I can be an inpatient person. When I show up to an appointment, typically my expectation is that I will be seen around that time (or why bother scheduling appointments at all?!). I used to become really edgy and crusty while waiting for physicians – can anyone else relate? However, since starting to practice medicine, I have developed a little more empathy. Undoubtedly, there are some physicians who are better than others at managing their time. They are a conversation for another day. For the majority of physicians who are usually endeavour to keep to their schedule – the universal fact is that things happen. People are unexpectedly unwell/in crisis and as a physician you are obligated to respond. When these unexpected “bumps” happen (and boy do they happen), they typically take up a fair bit of time. Am I suggesting that you should be all “sunshine and roses” with your physician who is consistently four hours late? No. But for your own sanity, and that of your doctor, maybe pause to consider what events might have lead up to the delay.

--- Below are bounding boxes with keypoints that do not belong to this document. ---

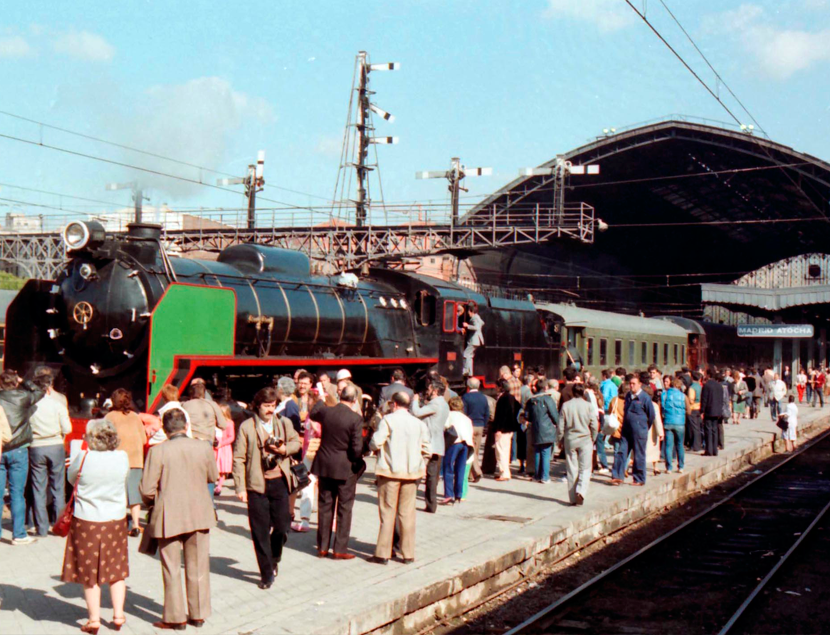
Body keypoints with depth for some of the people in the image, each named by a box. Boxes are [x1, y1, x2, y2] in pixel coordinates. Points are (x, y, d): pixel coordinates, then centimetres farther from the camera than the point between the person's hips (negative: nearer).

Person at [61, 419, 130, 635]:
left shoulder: (83, 457, -16)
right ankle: (118, 615, 19)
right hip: (116, 520, 3)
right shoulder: (122, 457, -8)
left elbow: (71, 477, 2)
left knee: (90, 572, 10)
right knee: (117, 570, 16)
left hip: (87, 520, -2)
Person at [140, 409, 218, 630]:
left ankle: (175, 617, 15)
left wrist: (152, 503, 9)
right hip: (199, 515, 3)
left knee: (171, 569, 9)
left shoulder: (157, 451, -14)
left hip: (169, 517, -3)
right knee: (198, 566, 14)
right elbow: (213, 476, 9)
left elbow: (147, 489, -12)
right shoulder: (204, 448, -6)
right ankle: (198, 614, 22)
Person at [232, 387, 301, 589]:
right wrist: (240, 488, -8)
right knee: (260, 531, 2)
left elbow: (296, 442, 20)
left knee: (282, 526, 4)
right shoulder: (246, 427, -3)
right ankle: (267, 573, 14)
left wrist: (286, 449, -4)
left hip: (279, 482, 3)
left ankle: (274, 560, 33)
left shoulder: (284, 423, 7)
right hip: (256, 484, -3)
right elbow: (239, 459, -4)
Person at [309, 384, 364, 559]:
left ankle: (323, 546, 21)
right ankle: (340, 549, 9)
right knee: (344, 508, 7)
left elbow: (313, 414, 19)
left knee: (325, 506, 14)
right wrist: (357, 463, 0)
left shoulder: (325, 411, -6)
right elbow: (357, 448, -19)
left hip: (324, 466, 4)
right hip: (345, 468, -4)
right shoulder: (355, 418, -18)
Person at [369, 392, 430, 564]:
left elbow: (375, 443, -13)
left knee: (387, 512, 2)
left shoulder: (388, 420, -8)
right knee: (407, 513, 9)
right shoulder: (419, 423, 4)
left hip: (390, 472, -3)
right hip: (411, 472, 3)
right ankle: (408, 554, 12)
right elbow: (426, 450, 4)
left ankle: (383, 554, 5)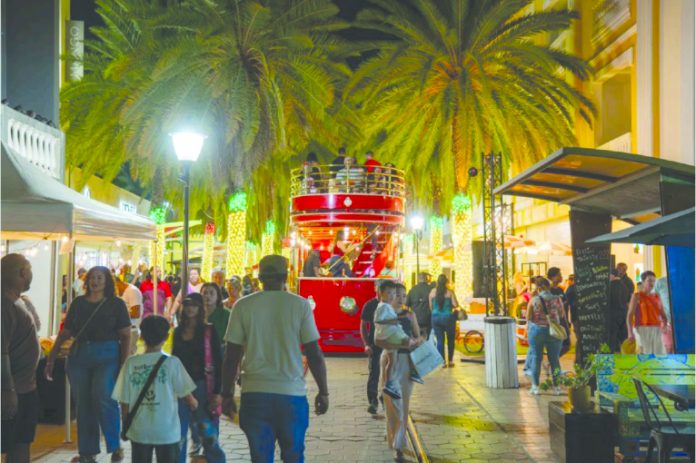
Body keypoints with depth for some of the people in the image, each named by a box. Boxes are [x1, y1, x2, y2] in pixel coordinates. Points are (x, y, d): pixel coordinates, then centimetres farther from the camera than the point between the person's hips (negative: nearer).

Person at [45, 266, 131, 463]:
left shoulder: (116, 304, 2)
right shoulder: (78, 303, 10)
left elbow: (125, 336, -2)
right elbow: (65, 333, 13)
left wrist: (124, 364, -10)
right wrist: (50, 359, 9)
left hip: (107, 355, -4)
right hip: (79, 356, 4)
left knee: (103, 397, -20)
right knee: (83, 404, 5)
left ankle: (115, 445, -3)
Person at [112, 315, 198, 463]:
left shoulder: (131, 363, -5)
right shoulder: (172, 363, -10)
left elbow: (124, 402, -2)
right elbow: (188, 399, -5)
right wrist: (194, 404, 18)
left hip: (139, 431, 2)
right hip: (167, 431, -2)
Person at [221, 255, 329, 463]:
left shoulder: (243, 306, 0)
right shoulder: (301, 305, -2)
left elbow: (231, 356, 0)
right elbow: (314, 354, -2)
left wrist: (227, 394, 9)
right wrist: (323, 391, 7)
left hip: (255, 394, 1)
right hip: (292, 393, 0)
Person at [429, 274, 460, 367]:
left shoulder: (432, 292, -1)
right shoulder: (449, 292, -8)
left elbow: (430, 306, 2)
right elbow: (456, 305, -12)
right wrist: (450, 306, 9)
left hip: (436, 318, 2)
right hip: (448, 318, -2)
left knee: (440, 340, 6)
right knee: (450, 340, 12)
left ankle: (442, 361, 3)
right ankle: (450, 361, 17)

When I feel frustrated by the wait (frustrated is the politest descriptor I could think of), I try to have a gratitude moment – I am not the person in trouble.
Final thoughts: Communication is a two way street. Some doctors are better communicators than others. Following these steps doesn’t guarantee that you will have a productive and fulfilling appointment; however, they are guides to help you, as the patient, use your time as efficiently and effectively as possible. I hope they are helpful! Any other tips or strategies you have learned? I would love to hear them!